• [Задание 1]: Определите, согласуются ли с отрывком о романе и переезде в деревню утверждения (a), (b) и (c): (a) роман был напечатан в сокращении в журнале «Север» в 1989 году; (b) сын, о котором идет речь, учится в девятом классе сельской школы; (c) заметка в областной прессе точно передавала факты. На каждое ответьте «да» или «нет» и приведите решающие слова отрывка дословной цитатой.

= = =

Конечно. И все-таки… И все-таки было, было в нас в ту пору так необходимое каждому чувство нужности не только близким людям, но и родной стране. Были еще живы журналы, газеты и альманахи, в которых можно было рассказывать о светлых душах, можно было нести написанное в издательства. Потом и они рухнули, и мне, как многим, вернули готовившуюся к выпуску рукопись. Позднее стало востребованным чтиво криминальное, мой же опус о странствиях души отовсюду возвращали — с извинениями, ибо признавали его несомненные достоинства. С тех пор я зареклась предлагаться для публикации.
Но суть разговора не в этом, не про несложившуюся творческую биографию вознамерилась я поплакаться. Просто недавно пригласили меня выступить в сельской школе, где в одиннадцатом классе учится мой сын. Пригласили как интересного человека, обнаружив в областной прессе заметку обо мне — куценькую, с наспех выслушанными, а потому искаженными фактами, но — вдохновляющую, зовущую брать с меня пример.
Разложив в актовом зале для обзора свои напечатанные произведения, а затем рассказывая о своей судьбе, я вдруг всем существом ощутила, что с вышеупомянутых славных времен минуло целых двадцать лет, — вместе со своими ровесниками я тоже стала частью истории. К счастью, оказались позади и те годы, когда самое святое из наших ценностей спихивалось за борт. Теперь то, что не успело осесть на дно, начинают спешно вылавливать, сушить, очищать и выдавать за открытия. Пускай! Каждое поколение открывает мир заново. Главное, чтобы и наш жизненный опыт оказался востребованным в новой ситуации.
Растревоженная выступлением, я не удержалась и дома заглянула на страницы своего романа, в сокращении напечатанного в 1989 году в журнале “Север”, заглянула — и тут же вытащила себя из текста, боясь, что он затянет меня в свое кровоточивое русло.
Я писала его в конце своего четвертого десятка, когда мне вдруг стало тошно жить. Горбачевская перестройка захлебывалась речами, тонула и вязла с первых своих шагов. На белый свет вытаскивалась вся человеческая и общественная чернота. Политологи и футурологи строили самые мрачные прогнозы. Городам пророчились хаос и сбои в системах жизнеобеспечения… Не находя смысла в повседневности своего существования, я принялась на бумаге анализировать свой земной путь. И когда собрала воедино все, что касается моей собственной, творческой составляющей, поняла: я жива лишь тогда, когда пишу, а писать я могу и хочу только о деревне. Нет мне без нее жизни! Если прежде я не могла дышать, не проведав дедовы края раз в квартал, то теперь я просто умру, если не переберусь туда окончательно.

= = =

• [Задание 2]: Воспроизведите, пожалуйста, без изменений строки записей от самого начала записей до строки с «para verse mejor en las fotos con su hija» включительно.

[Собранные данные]

= = =

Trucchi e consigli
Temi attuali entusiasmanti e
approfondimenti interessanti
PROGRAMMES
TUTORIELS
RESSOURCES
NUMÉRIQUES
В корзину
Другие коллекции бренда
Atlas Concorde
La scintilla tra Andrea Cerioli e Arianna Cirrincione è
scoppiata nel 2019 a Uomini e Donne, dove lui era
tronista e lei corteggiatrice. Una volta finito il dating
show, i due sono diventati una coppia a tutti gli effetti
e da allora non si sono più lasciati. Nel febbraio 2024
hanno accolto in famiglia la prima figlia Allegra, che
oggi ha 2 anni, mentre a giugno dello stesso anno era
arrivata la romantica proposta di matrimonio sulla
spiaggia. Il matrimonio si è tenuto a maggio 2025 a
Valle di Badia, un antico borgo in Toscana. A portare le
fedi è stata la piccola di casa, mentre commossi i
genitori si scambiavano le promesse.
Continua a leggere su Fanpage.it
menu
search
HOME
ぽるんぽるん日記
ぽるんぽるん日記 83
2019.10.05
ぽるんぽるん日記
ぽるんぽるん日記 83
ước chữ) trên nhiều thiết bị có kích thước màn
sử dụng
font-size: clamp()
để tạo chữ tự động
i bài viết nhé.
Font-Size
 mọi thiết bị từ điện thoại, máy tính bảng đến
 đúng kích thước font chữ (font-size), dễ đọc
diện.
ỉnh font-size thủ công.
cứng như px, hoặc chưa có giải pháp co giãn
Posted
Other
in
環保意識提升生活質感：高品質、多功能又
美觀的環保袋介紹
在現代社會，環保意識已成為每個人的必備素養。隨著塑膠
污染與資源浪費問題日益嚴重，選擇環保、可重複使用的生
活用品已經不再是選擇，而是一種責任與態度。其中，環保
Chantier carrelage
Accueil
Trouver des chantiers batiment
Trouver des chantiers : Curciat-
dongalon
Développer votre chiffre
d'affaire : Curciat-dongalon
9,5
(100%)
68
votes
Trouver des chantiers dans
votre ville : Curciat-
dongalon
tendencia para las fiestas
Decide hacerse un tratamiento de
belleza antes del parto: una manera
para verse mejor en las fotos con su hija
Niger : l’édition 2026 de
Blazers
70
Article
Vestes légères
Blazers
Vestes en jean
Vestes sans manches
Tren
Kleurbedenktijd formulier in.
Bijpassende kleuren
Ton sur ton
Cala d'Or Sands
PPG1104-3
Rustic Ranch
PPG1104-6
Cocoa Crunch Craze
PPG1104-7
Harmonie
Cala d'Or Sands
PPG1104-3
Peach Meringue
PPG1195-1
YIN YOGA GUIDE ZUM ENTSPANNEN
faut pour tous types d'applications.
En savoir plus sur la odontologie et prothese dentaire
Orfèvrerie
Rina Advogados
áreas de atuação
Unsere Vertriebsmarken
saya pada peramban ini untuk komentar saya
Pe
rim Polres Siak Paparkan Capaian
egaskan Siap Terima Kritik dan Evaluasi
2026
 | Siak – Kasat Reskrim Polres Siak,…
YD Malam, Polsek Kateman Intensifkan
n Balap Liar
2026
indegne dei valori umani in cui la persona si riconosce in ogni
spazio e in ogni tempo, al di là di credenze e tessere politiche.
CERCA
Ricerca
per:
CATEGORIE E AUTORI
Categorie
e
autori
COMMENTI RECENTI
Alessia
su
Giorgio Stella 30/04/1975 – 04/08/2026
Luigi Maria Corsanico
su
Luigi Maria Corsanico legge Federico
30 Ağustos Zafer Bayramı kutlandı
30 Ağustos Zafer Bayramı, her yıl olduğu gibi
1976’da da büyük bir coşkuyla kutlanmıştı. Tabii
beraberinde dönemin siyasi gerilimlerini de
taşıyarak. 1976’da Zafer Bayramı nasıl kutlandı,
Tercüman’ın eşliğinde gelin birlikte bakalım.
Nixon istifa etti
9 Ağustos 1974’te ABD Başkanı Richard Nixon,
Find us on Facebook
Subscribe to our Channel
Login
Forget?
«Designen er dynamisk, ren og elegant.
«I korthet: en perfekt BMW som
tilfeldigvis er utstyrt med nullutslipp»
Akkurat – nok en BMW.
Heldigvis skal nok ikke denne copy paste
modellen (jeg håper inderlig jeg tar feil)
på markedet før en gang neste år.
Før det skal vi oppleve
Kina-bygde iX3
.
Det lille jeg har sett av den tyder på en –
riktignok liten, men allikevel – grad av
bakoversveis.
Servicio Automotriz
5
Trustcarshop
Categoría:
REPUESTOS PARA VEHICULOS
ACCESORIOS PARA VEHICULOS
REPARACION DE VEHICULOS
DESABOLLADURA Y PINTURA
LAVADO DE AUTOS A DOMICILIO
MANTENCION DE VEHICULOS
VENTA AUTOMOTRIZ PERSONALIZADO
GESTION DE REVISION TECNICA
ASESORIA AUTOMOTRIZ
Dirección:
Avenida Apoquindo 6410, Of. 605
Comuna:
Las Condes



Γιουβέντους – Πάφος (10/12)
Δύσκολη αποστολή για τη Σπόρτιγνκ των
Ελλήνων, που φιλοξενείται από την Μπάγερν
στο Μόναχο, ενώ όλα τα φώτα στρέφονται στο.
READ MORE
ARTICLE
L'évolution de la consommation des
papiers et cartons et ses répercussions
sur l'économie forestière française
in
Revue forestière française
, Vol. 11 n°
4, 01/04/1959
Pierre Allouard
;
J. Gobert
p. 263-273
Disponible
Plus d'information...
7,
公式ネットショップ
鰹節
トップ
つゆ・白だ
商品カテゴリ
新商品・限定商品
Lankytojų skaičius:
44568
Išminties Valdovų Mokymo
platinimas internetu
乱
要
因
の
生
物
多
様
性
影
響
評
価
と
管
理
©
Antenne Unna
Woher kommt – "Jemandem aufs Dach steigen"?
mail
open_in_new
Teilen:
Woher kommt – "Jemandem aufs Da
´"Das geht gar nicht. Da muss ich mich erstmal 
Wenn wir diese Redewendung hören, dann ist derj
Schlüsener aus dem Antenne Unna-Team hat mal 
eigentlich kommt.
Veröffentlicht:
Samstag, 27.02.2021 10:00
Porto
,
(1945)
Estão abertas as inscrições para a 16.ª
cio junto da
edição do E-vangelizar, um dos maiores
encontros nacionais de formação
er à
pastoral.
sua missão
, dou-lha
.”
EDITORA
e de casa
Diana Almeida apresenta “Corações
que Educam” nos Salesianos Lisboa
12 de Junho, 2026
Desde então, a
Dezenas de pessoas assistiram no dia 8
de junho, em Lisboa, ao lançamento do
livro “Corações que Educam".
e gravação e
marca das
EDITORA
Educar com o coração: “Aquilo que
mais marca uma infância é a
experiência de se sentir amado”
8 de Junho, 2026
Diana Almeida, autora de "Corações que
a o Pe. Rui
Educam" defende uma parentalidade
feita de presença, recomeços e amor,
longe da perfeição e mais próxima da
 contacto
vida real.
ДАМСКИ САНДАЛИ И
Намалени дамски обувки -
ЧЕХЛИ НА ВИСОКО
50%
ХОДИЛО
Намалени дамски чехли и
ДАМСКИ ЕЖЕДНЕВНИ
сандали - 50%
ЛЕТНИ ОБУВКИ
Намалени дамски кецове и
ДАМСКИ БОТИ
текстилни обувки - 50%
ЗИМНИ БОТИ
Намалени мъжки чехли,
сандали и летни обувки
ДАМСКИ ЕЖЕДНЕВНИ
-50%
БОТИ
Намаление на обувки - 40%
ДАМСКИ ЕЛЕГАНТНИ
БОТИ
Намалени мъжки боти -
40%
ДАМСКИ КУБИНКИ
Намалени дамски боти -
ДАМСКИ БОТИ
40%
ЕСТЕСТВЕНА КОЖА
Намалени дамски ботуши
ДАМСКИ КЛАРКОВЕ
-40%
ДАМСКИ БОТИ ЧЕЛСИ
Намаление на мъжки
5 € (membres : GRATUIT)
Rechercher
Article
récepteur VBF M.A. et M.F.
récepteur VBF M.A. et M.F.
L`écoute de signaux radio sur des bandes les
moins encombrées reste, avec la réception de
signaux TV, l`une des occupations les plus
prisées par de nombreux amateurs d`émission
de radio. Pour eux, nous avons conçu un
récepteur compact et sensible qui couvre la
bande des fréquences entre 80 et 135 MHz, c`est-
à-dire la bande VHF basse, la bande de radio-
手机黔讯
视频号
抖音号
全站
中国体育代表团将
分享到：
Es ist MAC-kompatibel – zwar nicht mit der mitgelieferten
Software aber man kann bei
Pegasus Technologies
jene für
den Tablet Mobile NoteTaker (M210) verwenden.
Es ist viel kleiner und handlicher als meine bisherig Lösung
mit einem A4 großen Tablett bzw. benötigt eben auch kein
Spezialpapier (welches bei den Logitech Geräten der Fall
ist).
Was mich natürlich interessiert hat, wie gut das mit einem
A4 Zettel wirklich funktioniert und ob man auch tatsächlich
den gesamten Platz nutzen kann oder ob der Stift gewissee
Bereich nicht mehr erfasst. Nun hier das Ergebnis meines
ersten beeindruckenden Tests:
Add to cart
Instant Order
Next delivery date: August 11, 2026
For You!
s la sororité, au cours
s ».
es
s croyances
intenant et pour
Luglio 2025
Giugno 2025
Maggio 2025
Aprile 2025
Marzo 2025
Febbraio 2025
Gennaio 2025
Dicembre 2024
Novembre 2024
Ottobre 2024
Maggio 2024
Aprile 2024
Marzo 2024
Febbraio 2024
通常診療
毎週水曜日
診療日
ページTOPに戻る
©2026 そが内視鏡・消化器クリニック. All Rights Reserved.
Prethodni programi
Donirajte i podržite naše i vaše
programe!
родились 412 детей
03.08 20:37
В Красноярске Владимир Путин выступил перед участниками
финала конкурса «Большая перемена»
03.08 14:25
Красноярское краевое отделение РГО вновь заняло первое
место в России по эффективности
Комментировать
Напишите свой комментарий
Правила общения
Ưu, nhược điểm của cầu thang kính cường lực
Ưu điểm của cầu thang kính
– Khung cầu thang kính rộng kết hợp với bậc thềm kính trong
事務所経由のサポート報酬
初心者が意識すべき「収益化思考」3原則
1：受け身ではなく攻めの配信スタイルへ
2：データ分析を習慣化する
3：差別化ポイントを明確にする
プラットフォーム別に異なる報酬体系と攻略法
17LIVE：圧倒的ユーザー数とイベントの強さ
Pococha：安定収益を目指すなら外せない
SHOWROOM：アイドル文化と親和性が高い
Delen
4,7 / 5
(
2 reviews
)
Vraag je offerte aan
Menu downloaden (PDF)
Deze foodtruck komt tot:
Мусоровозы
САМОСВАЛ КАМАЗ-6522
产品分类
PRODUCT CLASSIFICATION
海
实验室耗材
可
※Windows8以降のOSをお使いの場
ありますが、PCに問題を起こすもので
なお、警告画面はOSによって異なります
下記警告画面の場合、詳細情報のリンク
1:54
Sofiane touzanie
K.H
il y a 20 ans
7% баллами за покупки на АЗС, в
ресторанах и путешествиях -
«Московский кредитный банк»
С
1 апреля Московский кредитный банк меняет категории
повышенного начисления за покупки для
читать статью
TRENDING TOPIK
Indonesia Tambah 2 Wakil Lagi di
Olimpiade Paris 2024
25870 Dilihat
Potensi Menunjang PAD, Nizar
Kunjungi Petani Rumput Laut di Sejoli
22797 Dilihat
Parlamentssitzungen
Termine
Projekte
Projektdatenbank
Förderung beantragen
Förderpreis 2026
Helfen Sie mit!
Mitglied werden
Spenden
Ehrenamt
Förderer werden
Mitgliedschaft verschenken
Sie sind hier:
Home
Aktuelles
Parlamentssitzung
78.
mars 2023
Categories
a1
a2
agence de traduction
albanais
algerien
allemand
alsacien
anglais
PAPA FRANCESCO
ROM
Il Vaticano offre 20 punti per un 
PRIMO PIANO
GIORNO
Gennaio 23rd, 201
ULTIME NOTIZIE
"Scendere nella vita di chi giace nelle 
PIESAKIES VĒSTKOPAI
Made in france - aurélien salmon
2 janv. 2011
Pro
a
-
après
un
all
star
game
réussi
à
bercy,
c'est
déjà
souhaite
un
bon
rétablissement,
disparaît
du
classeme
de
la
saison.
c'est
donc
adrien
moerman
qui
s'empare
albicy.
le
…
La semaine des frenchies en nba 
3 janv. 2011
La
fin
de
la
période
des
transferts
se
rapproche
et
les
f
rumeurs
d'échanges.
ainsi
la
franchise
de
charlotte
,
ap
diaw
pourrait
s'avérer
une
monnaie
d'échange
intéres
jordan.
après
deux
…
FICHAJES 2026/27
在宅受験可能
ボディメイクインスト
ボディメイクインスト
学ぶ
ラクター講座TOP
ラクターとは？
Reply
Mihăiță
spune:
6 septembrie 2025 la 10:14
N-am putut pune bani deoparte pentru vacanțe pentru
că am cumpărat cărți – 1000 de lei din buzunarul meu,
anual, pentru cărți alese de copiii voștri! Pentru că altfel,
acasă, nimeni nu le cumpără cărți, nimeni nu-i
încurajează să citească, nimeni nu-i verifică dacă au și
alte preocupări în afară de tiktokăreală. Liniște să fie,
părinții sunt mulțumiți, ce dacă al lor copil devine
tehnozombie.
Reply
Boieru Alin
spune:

= = =

• [Письменный ответ 1]:
(a) Да: «в сокращении напечатанного в 1989 году в журнале “Север”».
(b) Нет: «где в одиннадцатом классе учится мой сын».
(c) Нет: «с наспех выслушанными, а потому искаженными фактами».

• [Письменный ответ 2]:
Trucchi e consigli
Temi attuali entusiasmanti e
approfondimenti interessanti
PROGRAMMES
TUTORIELS
RESSOURCES
NUMÉRIQUES
В корзину
Другие коллекции бренда
Atlas Concorde
La scintilla tra Andrea Cerioli e Arianna Cirrincione è
scoppiata nel 2019 a Uomini e Donne, dove lui era
tronista e lei corteggiatrice. Una volta finito il dating
show, i due sono diventati una coppia a tutti gli effetti
e da allora non si sono più lasciati. Nel febbraio 2024
hanno accolto in famiglia la prima figlia Allegra, che
oggi ha 2 anni, mentre a giugno dello stesso anno era
arrivata la romantica proposta di matrimonio sulla
spiaggia. Il matrimonio si è tenuto a maggio 2025 a
Valle di Badia, un antico borgo in Toscana. A portare le
fedi è stata la piccola di casa, mentre commossi i
genitori si scambiavano le promesse.
Continua a leggere su Fanpage.it
menu
search
HOME
ぽるんぽるん日記
ぽるんぽるん日記 83
2019.10.05
ぽるんぽるん日記
ぽるんぽるん日記 83
ước chữ) trên nhiều thiết bị có kích thước màn
sử dụng
font-size: clamp()
để tạo chữ tự động
i bài viết nhé.
Font-Size
 mọi thiết bị từ điện thoại, máy tính bảng đến
 đúng kích thước font chữ (font-size), dễ đọc
diện.
ỉnh font-size thủ công.
cứng như px, hoặc chưa có giải pháp co giãn
Posted
Other
in
環保意識提升生活質感：高品質、多功能又
美觀的環保袋介紹
在現代社會，環保意識已成為每個人的必備素養。隨著塑膠
污染與資源浪費問題日益嚴重，選擇環保、可重複使用的生
活用品已經不再是選擇，而是一種責任與態度。其中，環保
Chantier carrelage
Accueil
Trouver des chantiers batiment
Trouver des chantiers : Curciat-
dongalon
Développer votre chiffre
d'affaire : Curciat-dongalon
9,5
(100%)
68
votes
Trouver des chantiers dans
votre ville : Curciat-
dongalon
tendencia para las fiestas
Decide hacerse un tratamiento de
belleza antes del parto: una manera
para verse mejor en las fotos con su hija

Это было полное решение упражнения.